I recently received a letter inviting me to attend a community prayer vigil in my community of Cordele, Georgia. I was familiar with the name of one of the three organizers but not the other two.
It was scheduled for 3:00 pm on Sunday, January 14, 2018 at the Cordele community club house. The letter said that it was a prayer for the community and, in particular, the problem of crime in the city.
I will be transparent. I did not know what to expect and a few unfounded thoughts ran through my mind. Was this going to be another one of those “unity” gatherings with prayer tacked on to be sure that something religious was included?
I did not want to promote something just because it was framed as a time for prayer. I decided to go and see for myself. At the very least, I could bow my head and pray silently.
The unfounded thoughts that ran through my mind proved to be just that – unfounded. Not just unfounded, totally false.
The crowd was not very large but it looked to be a fairly good turnout to me. There were maybe three dozen people gathered. There were men and women, boys and girls, black and white. The racial makeup of the crowd was probably 80% black and 20% white.
The prayers were about the community of Cordele, Georgia. There was no focus on the West side or East side of town.
The prayers were that crime would be stopped; that families would be strengthened; that there would be jobs for the unemployed; that children would learn and be safe in schools; and that public servants would have wisdom and strength to serve.
What was not talked and prayed about was as significant as what was mentioned. There was no mention of political parties. There was barely a reference to race and that was only in the context of praying for everyone in the community no matter what race. There was no distinction of economic class.
In short, the prayers were about the people of our community. They were prayers that one would hear in churches anywhere in our region. They were heartfelt and humble.
When it was over and I was getting in my car, it dawned on me that something else was never mentioned in that gathering. There would have been nothing wrong had it been mentioned.

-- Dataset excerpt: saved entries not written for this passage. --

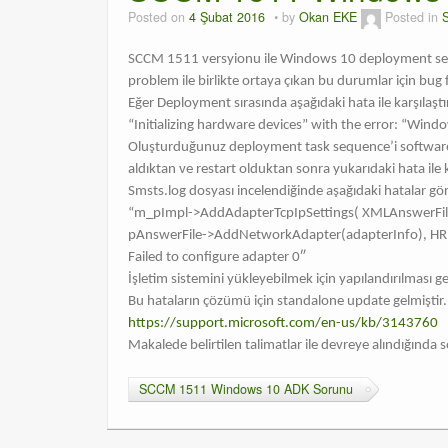
Posted on
4 Şubat 2016
by
Okan EKE
Posted in
SCCM 1511 versyionu ile Windows 10 deployment senary
problem ile birlikte ortaya çıkan bu durumlar için bug
Eğer Deployment sırasında aşağıdaki hata ile karşılaş
“Initializing hardware devices” with the error: “Windo
Oluşturduğunuz deployment task sequence’i software ce
aldıktan ve restart olduktan sonra yukarıdaki hata ile ka
Smsts.log dosyası incelendiğinde aşağıdaki hatalar gör
“m_pImpl->AddAdapterTcpIpSettings( XMLAnswerFil
pAnswerFile->AddNetworkAdapter(adapterInfo), 
Failed to configure adapter 0″
İşletim sistemini yükleyebilmek için yapılandırılması ge
Bu hataların çözümü için standalone update gelmiştir.
https://support.microsoft.com/en-us/kb/3143760
Makalede belirtilen talimatlar ile devreye alındığında 
SCCM 1511 Windows 10 ADK Sorunu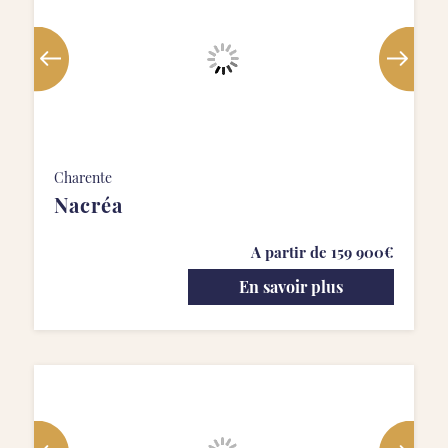
Charente
Nacréa
A partir de 159 900€
En savoir plus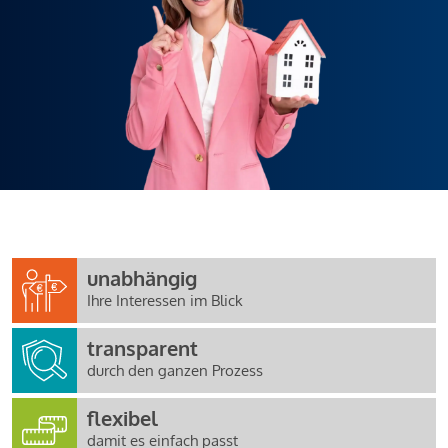
unabhängig
Ihre Interessen im Blick
transparent
durch den ganzen Prozess
flexibel
damit es einfach passt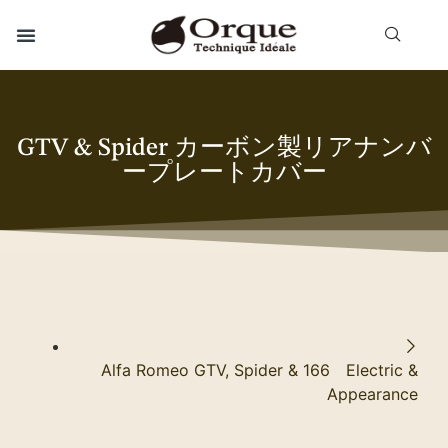
GTV & Spider カーボン製リアナンバ
ープレートカバー
Alfa Romeo GTV, Spider & 166 Electric &
Appearance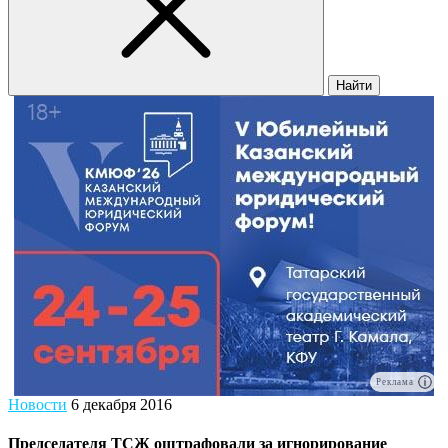
Найти
Реклама
Новости
6 декабря 2016
Председателя ТСЖ оштрафовали за игнорирование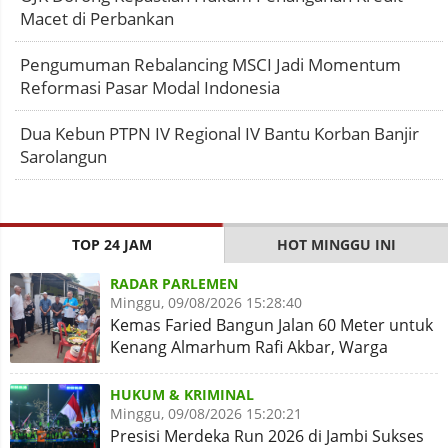
Macet di Perbankan
Pengumuman Rebalancing MSCI Jadi Momentum
Reformasi Pasar Modal Indonesia
Dua Kebun PTPN IV Regional IV Bantu Korban Banjir
Sarolangun
TOP 24 JAM
HOT MINGGU INI
RADAR PARLEMEN
Minggu, 09/08/2026 15:28:40
Kemas Faried Bangun Jalan 60 Meter untuk
Kenang Almarhum Rafi Akbar, Warga
Simpang Rimbo Syukuran
HUKUM & KRIMINAL
Minggu, 09/08/2026 15:20:21
Presisi Merdeka Run 2026 di Jambi Sukses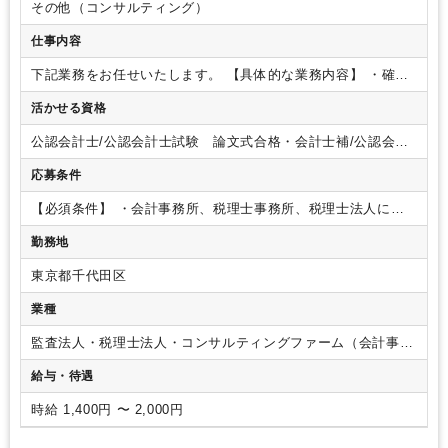
その他（コンサルティング）
仕事内容
下記業務をお任せいたします。
【具体的な業務内容】
・確定
申告業務
・年末調整業務
※ご経験や期間によっては法人の入
活かせる資格
力業務～申告書作成業務や相続業務もお任せする可能性がござ
います。
【業務ポイント】
・法人クライアントは小売・飲食
公認会計士/公認会計士試験 論文式合格・会計士補/公認会計
を除いて、IT、卸、建設、公益法人等を幅広く、個人は不動産
士試験 短答式合格/税理士/税理士 シングルマスター/税理
が多い状況です。
・法人：約10件、個人：最大30件の 入力
応募条件
士 ダブルマスター/税理士試験 １科目合格/税理士試験 ２
～申告書の作成まで幅広い業務をお任せします。
・お客様と
科目合格/税理士試験 ３科目合格/税理士試験 ４科目合格/日
のやりとりは、基本郵送か来訪での対応になります。電話やメ
【必須条件】
・会計事務所、税理士事務所、税理士法人に
商簿記 １級/日商簿記 ２級
ールでのやりとりはお任せいたします。ただ、お客様とのメー
て、「確定申告」や「年末調整」 の経験をお持ちの方
勤務地
ルでのやりとりは、基本CCに代表を入れていただくので安心
です。
・巡回業務はすべて代表が行っておりますので、お任
東京都千代田区
せするのは内勤業務のみになります。
・法人担当は基本セッ
トで行いますし、個人は一人での担当になりますが、必ず代表
業種
または先輩社員がダブルチェックを行います。
・相続案件は
年間20～30件行っております。手を挙げれば携わることが可能
監査法人・税理士法人・コンサルティングファーム（会計事務
です！
・相続業務に関しては手伝っていただくことはありま
所）
給与・待遇
すが、お客様対応の責任はすべて代表が行うので、夜間や休日
の対応は一切ございません。
【就業期間について】
・2023年
時給 1,400円 〜 2,000円
12月～2024年5月を予定しています。
・開始日は2024年1月～
もご相談可能です。
【働き方について】
・2月1日～3月31日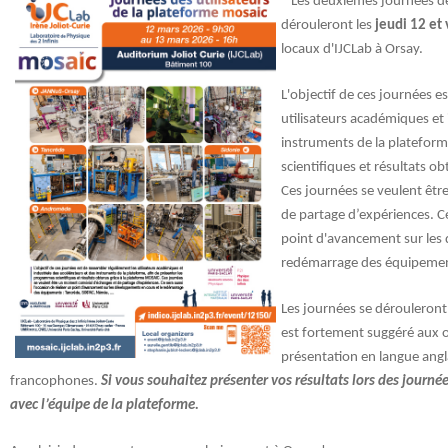
Les deuxièmes journées d
dérouleront les
jeudi 12 et
locaux d'IJCLab à Orsay.
L'objectif de ces journées e
utilisateurs académiques et 
instruments de la plateform
scientifiques et résultats 
Ces journées se veulent êtr
de partage d’expériences. Ce
point d'avancement sur les
redémarrage des équipemen
Les journées se dérouleron
est fortement suggéré aux o
présentation en langue angla
francophones.
Si vous souhaitez présenter vos résultats lors des journ
avec l’équipe de la plateforme.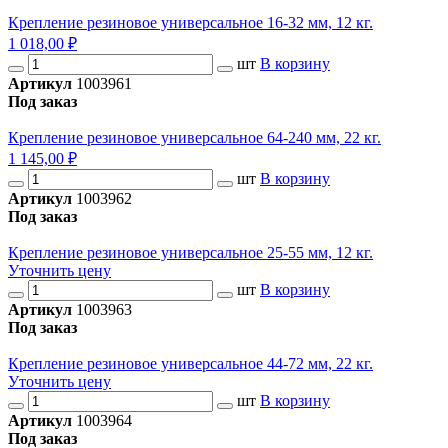
Крепление резиновое универсальное 16-32 мм, 12 кг.
1 018,00 ₽
шт
В корзину
Артикул
1003961
Под заказ
Крепление резиновое универсальное 64-240 мм, 22 кг.
1 145,00 ₽
шт
В корзину
Артикул
1003962
Под заказ
Крепление резиновое универсальное 25-55 мм, 12 кг.
Уточнить цену
шт
В корзину
Артикул
1003963
Под заказ
Крепление резиновое универсальное 44-72 мм, 22 кг.
Уточнить цену
шт
В корзину
Артикул
1003964
Под заказ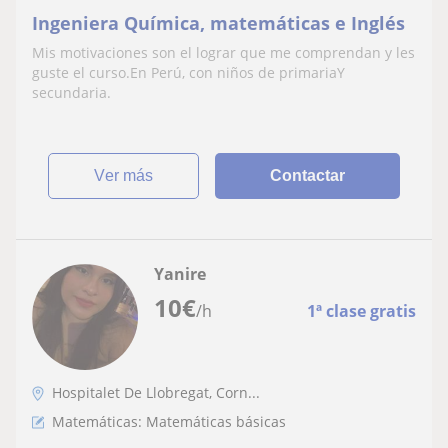
Ingeniera Química, matemáticas e Inglés
Mis motivaciones son el lograr que me comprendan y les
guste el curso.En Perú, con niños de primariaY
secundaria.
ver más
Contactar
Yanire
10
€
/h
1ª clase gratis
Hospitalet De Llobregat, Corn...
Matemáticas: Matemáticas básicas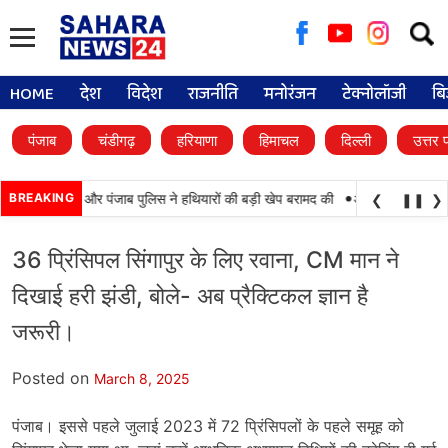
Searc
for:
HOME
देश
विदेश
राजनीति
मनोरंजन
टेक्नोलॉजी
बि
पंजाब
चंडीगढ़
हरियाणा
हिमाचल
दिल्ली
उत्तर 
•
 कामयाबी, BSF और पंजाब पुलिस ने हथियारों की बड़ी खेप बरामद की
BREAKING
अमन अरोड़ा ने शाहकोट
❮
❚❚
❯
36 प्रिंसिपल सिंगापुर के लिए रवाना, CM मान ने
दिखाई हरी झंडी, बोले- अब प्रैक्टिकल ज्ञान है
जरूरी।
Posted on
March 8, 2025
पंजाब। इससे पहले जुलाई 2023 में 72 प्रिंसिपलों के पहले समूह को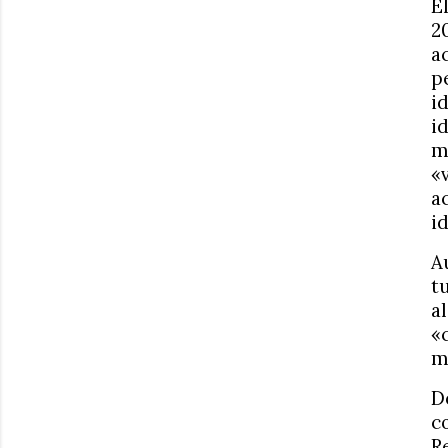
E
2
a
p
i
i
m
«
a
i
A
t
a
«
m
D
c
R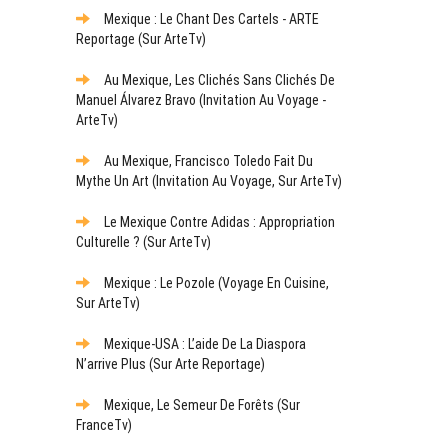
Mexique : Le Chant Des Cartels - ARTE
Reportage (sur ArteTv)
Au Mexique, Les Clichés Sans Clichés De
Manuel Álvarez Bravo (Invitation Au Voyage -
ArteTv)
Au Mexique, Francisco Toledo Fait Du
Mythe Un Art (Invitation Au Voyage, Sur ArteTv)
Le Mexique Contre Adidas : Appropriation
Culturelle ? (sur ArteTv)
Mexique : Le Pozole (Voyage En Cuisine,
Sur ArteTv)
Mexique-USA : L’aide De La Diaspora
N’arrive Plus (sur Arte Reportage)
Mexique, Le Semeur De Forêts (sur
FranceTv)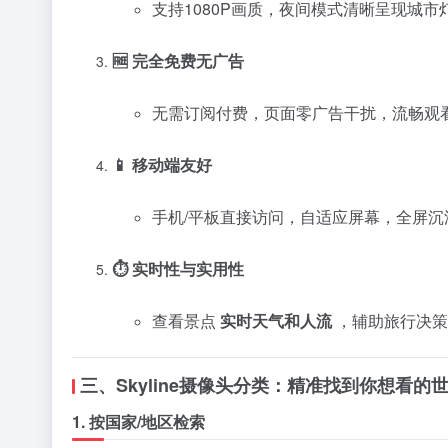
支持1080P画质，夜间模式清晰呈现城
🆓 完全免费无广告
无需订阅付费，页面零广告干扰，流畅观
📱 移动端友好
手机/平板直接访问，自适应屏幕，全屏沉
⏱️ 实时性与实用性
查看景点
实时天气和人流
，辅助旅行决策
三、Skyline摄像头分类：精准找到你想看的
1. 按国家/地区检索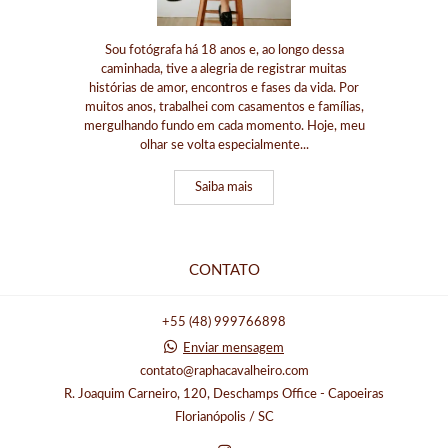
Sou fotógrafa há 18 anos e, ao longo dessa
caminhada, tive a alegria de registrar muitas
histórias de amor, encontros e fases da vida. Por
muitos anos, trabalhei com casamentos e famílias,
mergulhando fundo em cada momento. Hoje, meu
olhar se volta especialmente...
Saiba mais
CONTATO
+55 (48) 999766898
Enviar mensagem
contato@raphacavalheiro.com
R. Joaquim Carneiro, 120, Deschamps Office - Capoeiras
Florianópolis / SC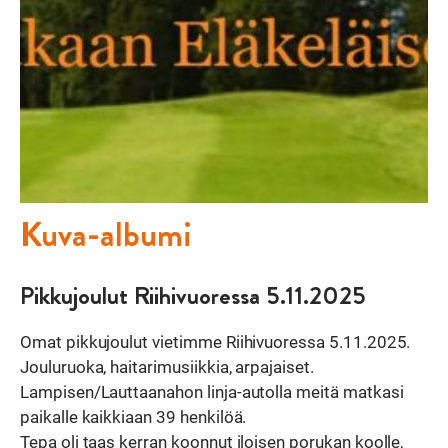
Kuva-albumi
Pikkujoulut Riihivuoressa 5.11.2025
Omat pikkujoulut vietimme Riihivuoressa 5.11.2025.
Jouluruoka, haitarimusiikkia, arpajaiset.
Lampisen/Lauttaanahon linja-autolla meitä matkasi
paikalle kaikkiaan 39 henkilöä.
Tepa oli taas kerran koonnut iloisen porukan koolle,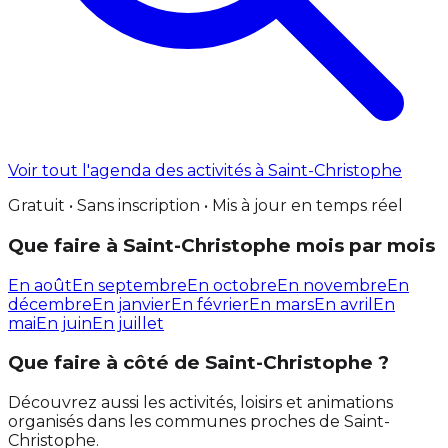
Voir tout l'agenda des activités à Saint-Christophe
Gratuit • Sans inscription • Mis à jour en temps réel
Que faire à Saint-Christophe mois par mois
En août
En septembre
En octobre
En novembre
En
décembre
En janvier
En février
En mars
En avril
En
mai
En juin
En juillet
Que faire à côté de Saint-Christophe ?
Découvrez aussi les activités, loisirs et animations
organisés dans les communes proches de Saint-
Christophe.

On the weekend of Martin Luther King, Jr. holiday, his name was never mentioned. It was because the focus was not on Dr. King, but on The King of Kings. For one hour on a chilly afternoon in the small Southwest Georgia town of Cordele, three dozen citizens of the community humbly gathered and bowed to pray.
Thank you, Joyce Williams Mitchell, Shannon Penny Nipper, Lavater Hall Bass, and the others who responded to a leading. We need to do this again, soon.